Проблемы в жизни всегда напоминают о том, что они есть у всех. Шеп отвлекся от Глинис и Пембы и спросил о Флике – девочки были наверху, делали уроки – и, конечно, потом о Хитер. Он даже поинтересовался, как дела у Кэрол на работе, на что больше никто не решался, поскольку это была слишком нудная тема, и не скучает ли она по садоводству. Да, она очень скучала, скучала по физическому труду и копанию в земле. Шеп сказал, что ему знакомо это чувство, что ему тоже хочется отремонтировать или смастерить нечто такое, что сделает жизнь людей лучше, а он сможет увидеть результат своего труда, вместо того чтобы о чем-то договариваться, что-то обсуждать по телефону. Кэрол работала в отделе продаж Ай-би-эм, поскольку они не требовали ее присутствия в офисе и разрешили пользоваться любым компьютером, будь то у нее дома или на Таити; она могла сама регулировать свой рабочий день, лишь бы справлялась со всеми обязанностями – такая политика фирмы в отношении сотрудников, о которой они, смеясь, договорились, не должна была казаться революционной, но казалась, поскольку единственным критерием был результат. В любом случае ландшафтный дизайн тоже не предполагал фиксированных часов работы, поэтому, насколько помнил Шеп, у Кэрол всегда была возможность вернуться домой к приходу девочек из школы, в середине дня отвезти Флику к врачу, даже при необходимости доставить ее в больницу в экстренном случае. Он спросил: стоило ли от всего этого отказываться ради большей зарплаты? Джексон едва подавил раздражение; его выводило из себя, что Кэрол получает больше его, как и страшно бесило то, что она была вынуждена забросить любимое дело, в отношениях мужчины и женщины вообще многое изменилось, и это не должно его касаться.

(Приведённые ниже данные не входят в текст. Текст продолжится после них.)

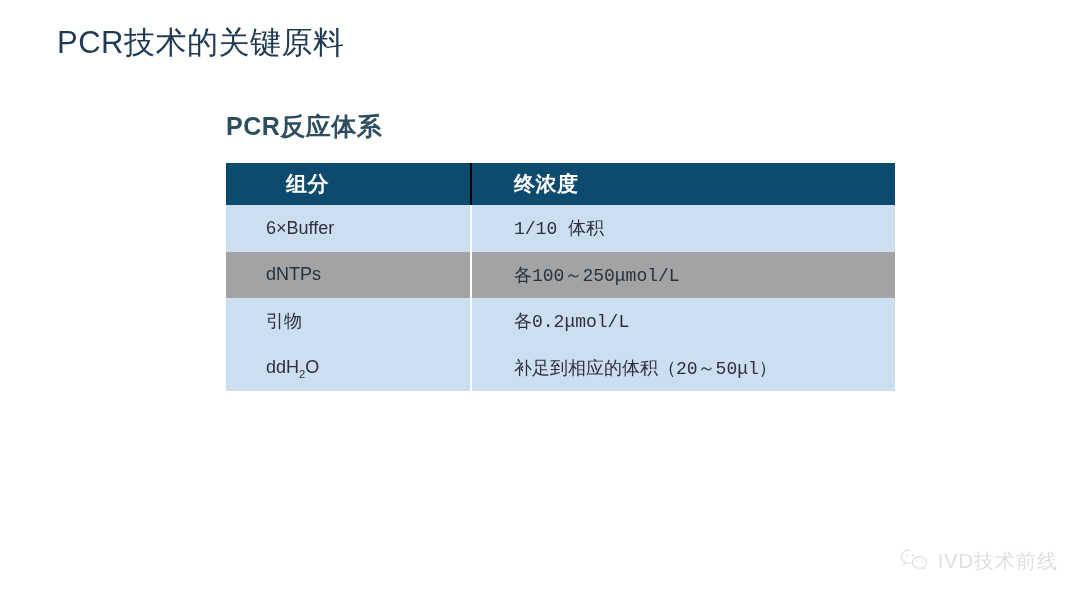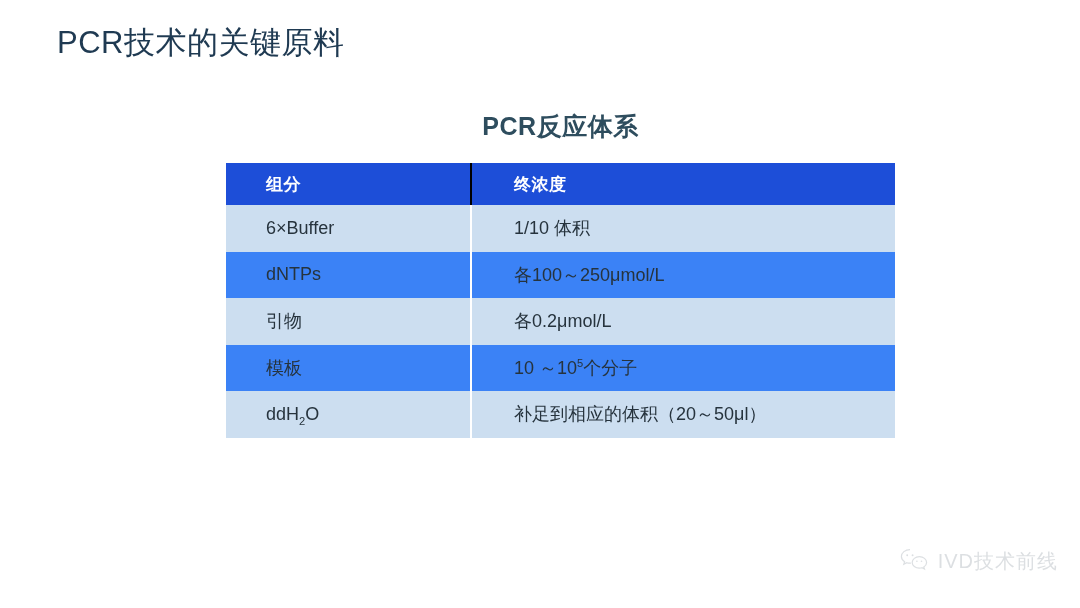--- a/index.html
+++ b/index.html
@@ -32,47 +32,47 @@
     letter-spacing: 0.5px;
     white-space: nowrap;
   }
 
   
   #table-caption {
     position: absolute;
     left: 226px;
     top: 110px;
     width: 669px;
-    text-align: center;
+    text-align: left;
     font-size: 25px;
     font-weight: bold;
     color: #2e4d5e;
     letter-spacing: 0.5px;
   }
 
   
   #pcr-table {
     position: absolute;
     left: 226px;
     top: 163px;
     width: 669px;
     border-collapse: collapse;
     table-layout: fixed;
   }
   #pcr-table col.col-component { width: 245px; }
   #pcr-table col.col-conc { width: 424px; }
 
   #pcr-table thead th {
-    background: #1d4ed8;
+    background: #0c4a6e;
     color: #ffffff;
-    font-size: 17px;
+    font-size: 21px;
     font-weight: bold;
     text-align: left;
     height: 42px;
-    padding: 0 0 0 40px;
+    padding: 0 0 0 60px;
     border: none;
     box-sizing: border-box;
     letter-spacing: 0.5px;
   }
   #pcr-table thead th.th-conc {
     border-left: 2px solid #000000;
     padding-left: 42px;
   }
 
   #pcr-table tbody td {
@@ -81,24 +81,25 @@
     height: 46.5px;
     padding: 0 0 0 40px;
     border: none;
     box-sizing: border-box;
     vertical-align: middle;
     white-space: nowrap;
   }
   #pcr-table tbody td.td-conc {
     border-left: 2px solid #ffffff;
     padding-left: 42px;
+    font-family: Liberation Mono, monospace;
   }
 
   #pcr-table tbody tr.row-odd td  { background: #ccdef0; }
-  #pcr-table tbody tr.row-even td { background: #3b82f6; }
+  #pcr-table tbody tr.row-even td { background: #a3a3a3; }
 
   sup { font-size: 0.62em; vertical-align: super; line-height: 0; }
   sub { font-size: 0.62em; vertical-align: sub;   line-height: 0; }
 
   
   #watermark {
     position: absolute;
     right: 22px;
     bottom: 33px;
     display: flex;
@@ -147,24 +148,20 @@
         <td class="td-conc">各100～250μmol/L</td>
       </tr>
 
       <tr class="row-odd">
         <td class="td-component">引物</td>
         <td class="td-conc">各0.2μmol/L</td>
       </tr>
 
 
 
-      <tr class="row-even">
-        <td class="td-component">模板</td>
-        <td class="td-conc"><span>10 ～10</span><sup>5</sup><span>个分子</span></td>
-      </tr>
 
       <tr class="row-odd">
         <td class="td-component"><span>ddH</span><sub>2</sub><span>O</span></td>
         <td class="td-conc">补足到相应的体积（20～50μl）</td>
       </tr>
 
     </tbody>
   </table>
 
   <div id="watermark">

– Ой, да я вовсе не из-за зарплаты пошла работать в Ай-би-эм, – объяснила Кэрол. – Когда «Нак» стал «Рэнди» – ты же знаешь, как Погачник любит с наименьшими затратами получить максимальную прибыль, – он выбрал самую дешевую страховку. С нашими расходами на лечение Флики, с постоянными операциями и обследованиями мы не могли покрыть это одной страховкой Джексона.

Понимаешь, – продолжала она, – эта страховая компания «Уорлд Уилнесс труп» – исчадие ада. Система совместных платежей распространяется на все, даже на лекарства. А у нас ежемесячно по дюжине рецептов. По нашему плану мы оплачиваем десять центов, а компания несколько тысяч баксов. Цены на услуги у них настолько «разумны и привычны», как они пропагандируют, что визит врача обходится как в 1959 году. Правда, они очень строго следят, чтобы к каждому пациенту находили индивидуальный подход, а Флике это просто необходимо. Кроме того, возможно и сострахование: приходится оплачивать двадцать процентов счета. Но существуют и подводные камни: расходы не ограничены. Прибавь сюда регулярные банковские платежи – ты знаешь, какой процент они обычно дерут – хорошо, что еще процент не очень высок, получается всего-то два-три миллиона, хотя такой ребенок, как Флика, может до двадцати лет не раз превысить сумму… Надо искать другой страховой пакет.

– Бог мой, я и не предполагал.

– А должен предполагать, Шеп, – многозначительно сказала Кэрол. – У тебя такая же страховка.

Глава 3

Шепард Армстронг Накер

Номер счета в «Мерил Линч» 934-23F917

1 декабря 2004 – 31 декабря 2004

Стоимость портфеля ценных бумаг: $731 778,56

Пока они ехали в «Фелпс Мемориал» в Слипи-Холлоу к юго-востоку от Нью-Йорка, Шеп одной рукой держал руль, а другой обнимал жену. Оба были спокойны; ее ладони были сухими. Оба неотрывно смотрели вперед.

– Тебе не стоило, – сказал он, – одной проходить все обследования.

– Ты жил в своем мире, был занят собственными проблемами, – ответила она. – Поэтому я одна занималась своими.

– Ты, должно быть, чувствовала себя одинокой.

– Да, – сказала она. – Но я уже давно так живу. – Когда они въезжали на территорию, она добавила: – Ты стратег, Шепард. Всегда все планируешь наперед. Но тут ты сам себя превзошел. Этот план насчет Танзании много месяцев зреет в твоей голове.

Для него было огромным облегчением, что она вообще с ним разговаривала. Пусть она его и критиковала, он был рад этому.

Он ужаснулся, узнав, что Глинис уже сделала рентген, УЗИ брюшной полости и МРТ. В голове все встало на свои места.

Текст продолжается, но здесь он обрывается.